The Aimplas Packaging researcher and project leader, Nuria López, explained that "single-use plastic containers such as those used in ice cream parlors or delicatessens are subject to SUP legislation, which prohibits the use of plastic containers made of plastic materials, regardless of their nature or purpose of life".

"The alternative of using natural, physically modified polymers is gaining ground in these applications. They are accepted by the SUP directive and are not included in the payment of taxes, since they are not considered plastics by the legislation," he points out.

For this reason, the researcher continued, "the use of bioplastics in single-use containers not only ensures a reduction in the use of conventional plastic, since they come from renewable sources, and also allows reducing the generation of waste, since they are easily degradable, but it also makes it easier for companies to adapt to the new demands of society and the new legislative demands".

In the Oceánide project, natural polymers of different origins are combined to provide a wide variety of easily industrializable options for ice cream parlors and delicatessens, he details.

The containers will be made with mixtures of agar (a substance obtained from some species of algae), corn or potato starch, fish gelatin or milk casein, raw materials from a renewable source and easily degradable, which reduces the associated impacts. at the end of life of the container.

Aimplas will provide the compounds with different properties, such as viscosity, thermal resistance, mechanical resistance or ability to be in contact with ice cream, spreadable sausages and cheeses with requirements for resistance to fat or freezing.

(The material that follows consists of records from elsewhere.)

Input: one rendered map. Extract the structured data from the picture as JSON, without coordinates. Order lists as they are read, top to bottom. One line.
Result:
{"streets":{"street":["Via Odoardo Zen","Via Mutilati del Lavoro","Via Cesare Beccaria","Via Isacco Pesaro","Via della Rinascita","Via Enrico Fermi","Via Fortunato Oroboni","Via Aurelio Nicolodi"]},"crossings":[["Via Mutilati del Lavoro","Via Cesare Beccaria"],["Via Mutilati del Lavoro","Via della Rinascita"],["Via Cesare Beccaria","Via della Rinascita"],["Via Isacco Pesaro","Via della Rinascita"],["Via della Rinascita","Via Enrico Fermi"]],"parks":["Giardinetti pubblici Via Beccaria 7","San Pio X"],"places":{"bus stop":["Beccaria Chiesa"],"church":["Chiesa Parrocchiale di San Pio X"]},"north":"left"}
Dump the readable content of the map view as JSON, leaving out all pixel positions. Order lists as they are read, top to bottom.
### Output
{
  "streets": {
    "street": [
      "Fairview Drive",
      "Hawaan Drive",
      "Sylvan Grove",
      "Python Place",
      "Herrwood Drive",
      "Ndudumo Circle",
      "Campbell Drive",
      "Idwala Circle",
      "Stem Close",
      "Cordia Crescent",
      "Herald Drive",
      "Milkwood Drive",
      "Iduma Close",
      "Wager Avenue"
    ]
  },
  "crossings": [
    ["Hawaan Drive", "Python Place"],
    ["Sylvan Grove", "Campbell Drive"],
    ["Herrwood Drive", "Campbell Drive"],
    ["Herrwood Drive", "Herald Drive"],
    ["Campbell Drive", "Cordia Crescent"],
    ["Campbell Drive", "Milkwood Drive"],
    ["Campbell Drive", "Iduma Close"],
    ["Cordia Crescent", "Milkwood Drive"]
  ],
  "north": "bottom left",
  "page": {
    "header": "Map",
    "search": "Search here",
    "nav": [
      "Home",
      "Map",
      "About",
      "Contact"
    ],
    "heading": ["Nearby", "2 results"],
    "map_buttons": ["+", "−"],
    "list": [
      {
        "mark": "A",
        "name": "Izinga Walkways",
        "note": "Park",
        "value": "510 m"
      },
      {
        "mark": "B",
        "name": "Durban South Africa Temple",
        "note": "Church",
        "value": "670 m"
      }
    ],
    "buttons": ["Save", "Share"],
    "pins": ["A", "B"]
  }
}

Aimplas, which leads this research in which the University of Valencia (UV) and Almuplas also participate, will develop the new compounds based on natural polymers, which will be developed on a laboratory and pilot plant scale, so that Almuplas can then validate the materials in an industrial plant and obtain injected containers for different products. On the other hand, the UV will validate the developments obtained in the project to study the compatibility of plastic developments in contact with food.

The project also has the support of the company Nutrinovex, a user of single-use containers for energy foods.

The research is financed by the Valencian Innovation Agency (AVI), with the co-financing of the European Union, within the call for Strategic Projects in Cooperation of 2022.